Hi. I am so happy to find this active community. I have almost a year since I started learning how to make jewellery, went through almost anything from cutting, soldering, stone setting and so on. One problem I still encounter from time to time is the drill bit (especially ball burr or cylinder) slipping on the surface. I have a pendant motor so I can pretty much adjust the speed to any rpm.

One thing I noticed is that when using the ball burr or cylinder you cannot go that slow, like with a shank drill.

Do you have any suggestions on how to improve this and prevent it from slipping?

Thanks!


#2

To gain better control of burs for precision work, you need to hold the handpiece of your Flexshaft like a pencil, with your pointer finger and thumb. Then place your middle finger on the shaft of the bur. The ring finger and pinkie should be on the work or the bench-pin to stabilize your hand.

The idea of touching a spinning bur is scary, but you can cutoff a regular pencil to the length of the shaft of the bur that is exposed when the bur is in the chuck head of the handpiece. Then drill the graphite from the center using a drill bit the diameter as the shaft of the bur. Place the shaft of the bur in the pencil before putting the bur in the handpiece. You now have a collar on the bur shaft to place your finger for better control and precision use of the bur.

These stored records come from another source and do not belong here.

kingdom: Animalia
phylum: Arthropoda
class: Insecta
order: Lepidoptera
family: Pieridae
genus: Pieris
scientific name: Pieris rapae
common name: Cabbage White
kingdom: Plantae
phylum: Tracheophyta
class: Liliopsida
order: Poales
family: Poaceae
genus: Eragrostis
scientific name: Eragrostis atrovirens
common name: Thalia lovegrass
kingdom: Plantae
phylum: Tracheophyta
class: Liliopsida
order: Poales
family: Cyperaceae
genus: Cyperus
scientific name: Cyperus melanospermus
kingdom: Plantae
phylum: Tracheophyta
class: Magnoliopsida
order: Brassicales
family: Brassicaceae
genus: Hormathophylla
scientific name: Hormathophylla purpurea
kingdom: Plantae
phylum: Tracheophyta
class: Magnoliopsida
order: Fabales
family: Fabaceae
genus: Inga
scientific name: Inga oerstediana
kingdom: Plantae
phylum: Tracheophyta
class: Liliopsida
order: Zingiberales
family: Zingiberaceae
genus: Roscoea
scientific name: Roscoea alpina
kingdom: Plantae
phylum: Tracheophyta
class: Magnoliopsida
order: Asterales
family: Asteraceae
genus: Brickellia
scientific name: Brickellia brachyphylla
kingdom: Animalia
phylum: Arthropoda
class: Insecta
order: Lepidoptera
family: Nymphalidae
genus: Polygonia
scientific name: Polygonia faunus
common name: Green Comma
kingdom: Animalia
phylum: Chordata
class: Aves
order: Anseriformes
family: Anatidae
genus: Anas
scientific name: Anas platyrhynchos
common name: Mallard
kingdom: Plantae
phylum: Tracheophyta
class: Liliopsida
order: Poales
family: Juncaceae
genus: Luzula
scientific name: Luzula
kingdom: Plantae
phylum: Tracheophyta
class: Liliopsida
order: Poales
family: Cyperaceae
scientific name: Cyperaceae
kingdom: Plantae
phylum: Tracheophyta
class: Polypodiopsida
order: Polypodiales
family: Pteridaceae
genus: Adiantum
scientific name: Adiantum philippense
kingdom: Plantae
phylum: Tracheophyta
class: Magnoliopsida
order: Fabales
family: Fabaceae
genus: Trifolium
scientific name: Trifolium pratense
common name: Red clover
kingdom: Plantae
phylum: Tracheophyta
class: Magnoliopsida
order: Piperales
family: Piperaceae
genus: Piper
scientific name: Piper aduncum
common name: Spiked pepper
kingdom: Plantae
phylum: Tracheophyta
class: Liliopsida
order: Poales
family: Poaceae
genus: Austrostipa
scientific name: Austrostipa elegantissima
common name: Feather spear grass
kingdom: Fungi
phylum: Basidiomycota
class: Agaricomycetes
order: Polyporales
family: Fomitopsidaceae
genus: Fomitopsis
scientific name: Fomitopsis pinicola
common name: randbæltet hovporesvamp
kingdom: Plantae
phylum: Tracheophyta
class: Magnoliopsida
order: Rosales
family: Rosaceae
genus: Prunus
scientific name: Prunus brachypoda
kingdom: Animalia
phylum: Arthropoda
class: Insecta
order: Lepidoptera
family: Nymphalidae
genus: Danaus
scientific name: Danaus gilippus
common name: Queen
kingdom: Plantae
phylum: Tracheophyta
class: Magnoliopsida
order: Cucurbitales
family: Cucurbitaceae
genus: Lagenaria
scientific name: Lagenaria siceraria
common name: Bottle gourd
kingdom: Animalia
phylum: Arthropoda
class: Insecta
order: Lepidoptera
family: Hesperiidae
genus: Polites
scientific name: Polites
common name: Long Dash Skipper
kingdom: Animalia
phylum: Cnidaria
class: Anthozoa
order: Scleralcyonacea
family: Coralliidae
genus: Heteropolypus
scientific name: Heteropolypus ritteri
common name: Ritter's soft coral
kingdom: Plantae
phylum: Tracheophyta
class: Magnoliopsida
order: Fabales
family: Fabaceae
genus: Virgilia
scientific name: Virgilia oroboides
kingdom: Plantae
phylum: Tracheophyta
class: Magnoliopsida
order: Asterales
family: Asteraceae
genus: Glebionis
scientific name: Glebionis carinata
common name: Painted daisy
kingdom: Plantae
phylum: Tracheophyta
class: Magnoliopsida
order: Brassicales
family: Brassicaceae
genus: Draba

This is an upcoming tip on Instagram @FSGmetal, and in the FSGmetal.org newsletter. Both are open to the public, and we would love to have you share your tips and tools!


#3

So you say that I could touch the burr to the surface before spinning it, like you would with a shank drill. Is this how you do it?


#4

Another thing is if you are trying to drill holes with a drill bit or ball burr use a center punch first to give yourself a little divot. There are small automatic center punches that are pretty cool too or just sharpen an old burr. A light tap with a hammer or even a hard press by hand will give you a good spot


#5

When first starting out with the ball burr, instead of going in straight, try holding it horizontal and touch the side of the ball. It will not walk. You just need a touch to start, then straighten up. The center punch is ideal as they are spring loaded and work great.